Mientras convivamos con los demás, el tiempo es tan inevitable como la política. La sociedad cuenta, sin excepción, con problemas que deben resolverse. Por otro lado, tener a gente con diferentes creencias, criterios y simpatías nos ofrece un escenario de pluralidad que, a menudo, causa conflictos. Aunque no siempre suceda, el trabajo esencial de los políticos sería lidiar con esas cuestiones. Ellos tienen que proporcionarnos las respuestas correspondientes. Para ello, cabe tomar consciencia del tiempo, pero en sus distintas dimensiones: pasado, presente y futuro. Se lo debe hacer, conviene resaltarlo, de forma dinámica. Quedarnos en uno solo de los tiempos puede traer consecuencias negativas, incluso trágicas. Al revisar la historia, con cierto rigor, los riesgos que conllevan tales encerramientos se tornan evidentes.
No hay pasado que pueda considerarse insuperable, menos aún perfecto, salvo desde un punto de vista gramatical. Pese a ello, tenemos personas que glorifican ese tiempo, convirtiéndolo en el principal criterio para regir nuestras relaciones. En política, esto se pone de manifiesto gracias a partidarios del tradicionalismo. Aludo a quienes, de modo forzoso e indiscutible, defienden un orden antiguo, censurando que instituciones, costumbres y otras prácticas sociales sean cambiadas. Todo esto debería conservarse, rechazándose cualesquier innovaciones, aun cuando permitan un mejor trato conforme a la dignidad humana. Huelga decir que, si esta línea hubiese gobernado el mundo, ningún progreso significativo se habría dado. Una política que se ancla en lo pasado, por tanto, es un camino seguro a la parálisis, cuando no al retroceso, de una sociedad. Vale para los adoradores de tiempos precolombinos, coloniales o republicanos.
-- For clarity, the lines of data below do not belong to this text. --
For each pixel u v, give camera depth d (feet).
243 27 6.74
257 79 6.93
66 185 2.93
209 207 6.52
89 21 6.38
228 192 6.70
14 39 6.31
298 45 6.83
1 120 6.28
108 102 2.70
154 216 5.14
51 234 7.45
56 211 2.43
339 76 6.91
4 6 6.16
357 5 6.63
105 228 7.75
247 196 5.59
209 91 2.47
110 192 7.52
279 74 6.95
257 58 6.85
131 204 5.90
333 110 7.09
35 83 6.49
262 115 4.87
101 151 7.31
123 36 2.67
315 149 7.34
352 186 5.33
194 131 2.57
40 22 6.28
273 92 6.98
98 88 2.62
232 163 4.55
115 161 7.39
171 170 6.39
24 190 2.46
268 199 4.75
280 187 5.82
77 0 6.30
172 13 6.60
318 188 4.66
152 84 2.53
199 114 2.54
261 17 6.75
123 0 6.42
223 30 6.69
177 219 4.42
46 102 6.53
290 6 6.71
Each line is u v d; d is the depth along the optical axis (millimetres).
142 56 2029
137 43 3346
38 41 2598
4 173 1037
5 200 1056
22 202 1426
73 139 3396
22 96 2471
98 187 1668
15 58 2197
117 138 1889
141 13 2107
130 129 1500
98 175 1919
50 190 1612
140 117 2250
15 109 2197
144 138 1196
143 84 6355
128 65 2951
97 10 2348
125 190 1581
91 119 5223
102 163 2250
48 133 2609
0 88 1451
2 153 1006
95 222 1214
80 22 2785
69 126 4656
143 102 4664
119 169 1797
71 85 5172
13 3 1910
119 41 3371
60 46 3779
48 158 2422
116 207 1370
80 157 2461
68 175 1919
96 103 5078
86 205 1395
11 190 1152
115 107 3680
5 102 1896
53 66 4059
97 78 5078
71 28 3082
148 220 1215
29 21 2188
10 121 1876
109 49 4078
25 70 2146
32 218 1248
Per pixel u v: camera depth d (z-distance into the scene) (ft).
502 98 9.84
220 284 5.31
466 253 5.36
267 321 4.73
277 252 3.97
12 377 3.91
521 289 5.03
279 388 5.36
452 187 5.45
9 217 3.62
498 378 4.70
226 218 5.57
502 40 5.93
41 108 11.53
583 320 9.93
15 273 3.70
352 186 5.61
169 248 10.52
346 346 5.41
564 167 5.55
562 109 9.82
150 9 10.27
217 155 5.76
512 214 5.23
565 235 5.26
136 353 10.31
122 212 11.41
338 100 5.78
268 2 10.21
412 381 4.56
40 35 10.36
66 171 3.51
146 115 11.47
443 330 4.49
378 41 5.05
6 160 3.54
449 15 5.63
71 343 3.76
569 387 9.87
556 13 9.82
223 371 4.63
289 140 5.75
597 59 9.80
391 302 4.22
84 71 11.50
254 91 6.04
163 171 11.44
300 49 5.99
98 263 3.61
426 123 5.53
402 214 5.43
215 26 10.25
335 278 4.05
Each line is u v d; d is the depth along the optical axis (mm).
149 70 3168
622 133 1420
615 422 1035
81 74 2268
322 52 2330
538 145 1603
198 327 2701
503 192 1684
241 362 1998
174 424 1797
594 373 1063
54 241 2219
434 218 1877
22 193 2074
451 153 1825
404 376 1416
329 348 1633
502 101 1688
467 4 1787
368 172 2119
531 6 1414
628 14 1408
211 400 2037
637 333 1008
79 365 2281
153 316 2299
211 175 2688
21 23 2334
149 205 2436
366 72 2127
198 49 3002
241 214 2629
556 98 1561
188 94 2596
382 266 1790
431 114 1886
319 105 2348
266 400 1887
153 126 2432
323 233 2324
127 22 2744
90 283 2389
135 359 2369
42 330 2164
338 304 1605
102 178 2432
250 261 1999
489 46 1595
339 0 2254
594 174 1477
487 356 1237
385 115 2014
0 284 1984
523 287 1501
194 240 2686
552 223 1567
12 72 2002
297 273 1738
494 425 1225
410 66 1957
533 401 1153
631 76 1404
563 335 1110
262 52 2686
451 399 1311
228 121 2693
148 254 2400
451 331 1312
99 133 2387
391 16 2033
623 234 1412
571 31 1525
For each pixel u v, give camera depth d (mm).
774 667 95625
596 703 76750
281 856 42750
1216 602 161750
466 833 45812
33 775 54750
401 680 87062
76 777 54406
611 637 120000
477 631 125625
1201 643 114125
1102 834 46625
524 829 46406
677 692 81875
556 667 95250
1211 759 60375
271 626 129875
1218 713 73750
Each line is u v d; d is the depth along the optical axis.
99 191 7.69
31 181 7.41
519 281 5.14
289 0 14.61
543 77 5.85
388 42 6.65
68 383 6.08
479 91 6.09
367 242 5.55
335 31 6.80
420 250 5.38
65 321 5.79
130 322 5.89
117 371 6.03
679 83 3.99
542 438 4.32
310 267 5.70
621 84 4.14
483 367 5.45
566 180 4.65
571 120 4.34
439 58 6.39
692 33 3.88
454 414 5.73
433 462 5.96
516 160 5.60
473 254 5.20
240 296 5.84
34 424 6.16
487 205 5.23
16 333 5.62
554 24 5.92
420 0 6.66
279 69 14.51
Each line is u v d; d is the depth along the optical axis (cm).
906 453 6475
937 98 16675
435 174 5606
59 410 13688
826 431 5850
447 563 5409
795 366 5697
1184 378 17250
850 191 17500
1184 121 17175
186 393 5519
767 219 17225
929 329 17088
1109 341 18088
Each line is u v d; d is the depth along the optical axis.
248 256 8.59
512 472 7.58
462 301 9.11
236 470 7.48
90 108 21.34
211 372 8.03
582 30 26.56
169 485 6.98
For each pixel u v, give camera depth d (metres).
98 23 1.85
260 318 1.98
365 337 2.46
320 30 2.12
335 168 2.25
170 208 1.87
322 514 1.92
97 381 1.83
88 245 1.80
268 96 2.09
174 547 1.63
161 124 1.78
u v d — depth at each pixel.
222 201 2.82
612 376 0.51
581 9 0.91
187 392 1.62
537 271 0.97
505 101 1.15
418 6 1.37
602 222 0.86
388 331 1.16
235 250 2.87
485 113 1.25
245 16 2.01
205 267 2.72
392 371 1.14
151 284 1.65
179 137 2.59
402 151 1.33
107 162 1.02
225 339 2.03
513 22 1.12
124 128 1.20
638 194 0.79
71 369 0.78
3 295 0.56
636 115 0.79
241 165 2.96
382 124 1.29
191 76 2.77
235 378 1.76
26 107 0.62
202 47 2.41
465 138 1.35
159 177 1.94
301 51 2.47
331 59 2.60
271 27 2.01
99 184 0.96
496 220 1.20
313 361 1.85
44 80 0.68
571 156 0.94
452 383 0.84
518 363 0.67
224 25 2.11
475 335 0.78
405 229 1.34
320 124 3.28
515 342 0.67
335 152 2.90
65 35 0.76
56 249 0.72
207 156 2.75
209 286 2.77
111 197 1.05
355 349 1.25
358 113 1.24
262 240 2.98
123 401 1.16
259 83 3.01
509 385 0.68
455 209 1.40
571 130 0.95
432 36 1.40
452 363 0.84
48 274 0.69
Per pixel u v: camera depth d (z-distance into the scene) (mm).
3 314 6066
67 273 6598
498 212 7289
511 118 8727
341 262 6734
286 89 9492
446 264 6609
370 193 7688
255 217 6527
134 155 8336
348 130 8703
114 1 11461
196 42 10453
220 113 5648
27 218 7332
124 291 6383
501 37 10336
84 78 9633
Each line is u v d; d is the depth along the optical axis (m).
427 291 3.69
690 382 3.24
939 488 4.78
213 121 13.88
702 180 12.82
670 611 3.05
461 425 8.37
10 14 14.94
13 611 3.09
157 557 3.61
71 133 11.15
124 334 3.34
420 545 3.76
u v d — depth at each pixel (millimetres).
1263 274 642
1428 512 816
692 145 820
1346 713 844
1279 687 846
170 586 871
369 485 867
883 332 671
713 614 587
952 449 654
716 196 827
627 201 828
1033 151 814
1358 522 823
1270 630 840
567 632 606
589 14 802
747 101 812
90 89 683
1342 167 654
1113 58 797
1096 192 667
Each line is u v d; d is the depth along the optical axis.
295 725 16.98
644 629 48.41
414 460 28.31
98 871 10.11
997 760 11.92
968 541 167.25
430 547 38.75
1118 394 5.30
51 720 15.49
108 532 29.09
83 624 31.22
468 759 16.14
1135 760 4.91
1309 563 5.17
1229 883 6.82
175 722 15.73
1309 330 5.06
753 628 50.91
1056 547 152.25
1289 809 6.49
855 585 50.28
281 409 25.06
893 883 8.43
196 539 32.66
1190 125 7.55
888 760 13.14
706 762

No se trata, sin embargo, de mirar únicamente lo venidero. Desde jacobinos hasta bolcheviques, pretextando el uso de la razón, se anunció un paraíso futuro. Los problemas desaparecerían, ofreciéndonos un panorama en el cual las disputas entre sujetos y grupos habrían acabado. El único punto adverso era que, para lograrlo, debíamos sacrificar nuestro presente y abolir el pasado. Nada de lo consumado hasta entonces servía; todo aquello que resultaba contrario al proyecto del mañana debía ser desechado. Un absurdo, por supuesto. Si bien necesitamos pensar en los siguientes meses o años, precisamos también conocer de lo hecho, del error y el acierto, al igual que reivindicar nuestro presente. Los políticos deben saber que el modesto bienestar de hoy, siempre mejorable, no se cambia por la supuesta perfección del futuro.